Hello,
I’m willing to use LXD to emulate a basic network. To support basic routing protocols, I use quagga(v1.2) in containers. I enabled the zebra and ospfd modules of quagga, and added some simple configurations by vtysh. For each link, I created a linux bridge by lxc network create, and attach containers on it. However when I created a simple network for test, which is shown below, a strange problem occurred. In this network I cannot ping 10.0.6.2 from R1, however all of the last IPs in this picture works.

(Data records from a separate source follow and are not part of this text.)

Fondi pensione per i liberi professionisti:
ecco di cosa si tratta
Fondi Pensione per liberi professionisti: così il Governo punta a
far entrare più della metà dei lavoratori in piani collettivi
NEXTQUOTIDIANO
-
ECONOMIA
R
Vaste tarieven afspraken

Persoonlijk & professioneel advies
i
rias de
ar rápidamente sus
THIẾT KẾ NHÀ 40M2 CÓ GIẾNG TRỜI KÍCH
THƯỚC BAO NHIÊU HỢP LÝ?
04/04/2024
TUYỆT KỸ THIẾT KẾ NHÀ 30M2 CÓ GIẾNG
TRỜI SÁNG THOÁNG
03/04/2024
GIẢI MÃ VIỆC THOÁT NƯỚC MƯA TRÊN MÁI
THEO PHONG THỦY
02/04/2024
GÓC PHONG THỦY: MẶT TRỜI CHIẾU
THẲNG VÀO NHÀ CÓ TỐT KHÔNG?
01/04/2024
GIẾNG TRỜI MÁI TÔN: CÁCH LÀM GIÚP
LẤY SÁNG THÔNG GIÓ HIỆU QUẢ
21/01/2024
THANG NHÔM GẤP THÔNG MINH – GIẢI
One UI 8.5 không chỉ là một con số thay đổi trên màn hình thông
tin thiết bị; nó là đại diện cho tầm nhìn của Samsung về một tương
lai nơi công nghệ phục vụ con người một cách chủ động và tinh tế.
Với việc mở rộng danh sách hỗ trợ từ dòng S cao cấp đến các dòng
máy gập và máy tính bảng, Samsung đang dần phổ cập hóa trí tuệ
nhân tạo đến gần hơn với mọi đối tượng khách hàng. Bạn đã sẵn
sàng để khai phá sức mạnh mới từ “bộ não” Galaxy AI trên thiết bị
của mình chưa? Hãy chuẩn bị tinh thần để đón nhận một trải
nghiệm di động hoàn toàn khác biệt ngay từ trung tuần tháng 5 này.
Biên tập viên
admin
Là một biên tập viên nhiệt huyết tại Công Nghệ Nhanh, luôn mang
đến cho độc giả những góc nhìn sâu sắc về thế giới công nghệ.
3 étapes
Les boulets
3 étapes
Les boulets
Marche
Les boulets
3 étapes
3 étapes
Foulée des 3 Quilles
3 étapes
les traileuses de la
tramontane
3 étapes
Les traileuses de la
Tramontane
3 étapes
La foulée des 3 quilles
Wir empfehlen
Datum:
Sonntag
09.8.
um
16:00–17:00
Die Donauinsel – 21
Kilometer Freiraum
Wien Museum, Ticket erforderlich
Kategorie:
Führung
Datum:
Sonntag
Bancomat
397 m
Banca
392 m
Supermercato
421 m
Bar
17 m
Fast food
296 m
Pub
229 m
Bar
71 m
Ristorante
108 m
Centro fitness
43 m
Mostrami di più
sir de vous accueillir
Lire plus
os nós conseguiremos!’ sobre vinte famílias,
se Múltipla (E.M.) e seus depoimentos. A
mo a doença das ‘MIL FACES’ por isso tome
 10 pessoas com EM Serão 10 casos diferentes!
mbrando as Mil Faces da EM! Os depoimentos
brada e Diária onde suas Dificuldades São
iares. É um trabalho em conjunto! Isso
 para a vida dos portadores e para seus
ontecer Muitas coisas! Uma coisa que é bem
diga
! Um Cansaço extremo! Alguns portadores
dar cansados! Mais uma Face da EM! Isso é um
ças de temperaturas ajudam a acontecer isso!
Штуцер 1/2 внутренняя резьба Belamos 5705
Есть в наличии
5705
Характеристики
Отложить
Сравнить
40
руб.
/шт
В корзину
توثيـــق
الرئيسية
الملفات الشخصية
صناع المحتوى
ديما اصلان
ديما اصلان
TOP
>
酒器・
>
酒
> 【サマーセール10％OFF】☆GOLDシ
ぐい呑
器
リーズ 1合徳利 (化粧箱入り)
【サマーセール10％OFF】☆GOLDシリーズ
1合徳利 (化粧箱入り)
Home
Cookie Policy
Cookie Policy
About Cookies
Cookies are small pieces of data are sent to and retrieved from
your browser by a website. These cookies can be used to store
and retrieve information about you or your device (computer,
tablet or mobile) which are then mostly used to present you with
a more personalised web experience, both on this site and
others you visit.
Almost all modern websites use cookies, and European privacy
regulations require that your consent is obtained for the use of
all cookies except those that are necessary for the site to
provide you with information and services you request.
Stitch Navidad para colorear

Also, ping from R2 is in the same situation, which means all of interfaces can work, except 10.0.3.2.
First I wondered that I maybe did a wrong quagga configuration, however the same topology created at network emulator, such as Cisco PacketTracer, works well. And I’m sure that all of quagga configrations were same. Now I get confused. Is there any suggestions?
PS: My English is poor, so that I may explain more if you cannot get the point from my description.
Does the the R8 get the ping and reply but traffic never gets back to R1?
Where does the traffic get to when you ping? where does it stop? run tcpdumps on all the hops / links until you find the last hop.
Thanks.
I have tried to run tcpdumps on R8. However, ICMP echo request packets are captured from one of the interfaces but ICMP echo responses are not captured on neither of the interfaces. And all fields of the ICMP echo request packets captured are correct, including MAC addresses and IP addresses. However, the ICMP stat in netstat -s has not changed(including errors), which may shows that the container doesn’t exactly handle the ICMP packets.
And I also have tried to run tcpdumps on other containers. The ICMP echo request packets are transfered as each container’s route table shows. It seems that the problem is R8 get the packet but don’t want to make a response.
if its receiving it verified by tcpdump then silently dropping it, then it sounds a bit like reverse path issues, if the icmp request is received on eth0 but the route back to the sending node is via eth1 then the kernel will drop it by default unless you disabled reverse path verification in sysctl.conf
not sure really without seeing the routing tables on each of the routers.
Ospf should pretty much just be turned on and it should just build its database and work on that basic network.
Thanks! Your guess is completely correct, and it works correctly after setting rp_filter to zero.
In fact, R8 gets the R1’s icmp request from eth0, and the route table shows icmp reply should reply via eth1. I’m not familiar with OSPF, so I had tried RIP. However, the problem remains. Only by your way the network works as expected. Maybe the container randomly determines the route path in the case of the same path cost?
Anyway, the problem is solved now, thank you for your help!
Cool.
Seems strange that OSPF isn’t sorting the routing, I thought as long as all nodes in the same area they should agree on the link state database.
Also check out FRR routing instead of Quagga, its much better and has more up-to-date features including BFD, VRF, MPLS, EVPN… (its a fork of quagga as they weren’t introducing features fast enough.)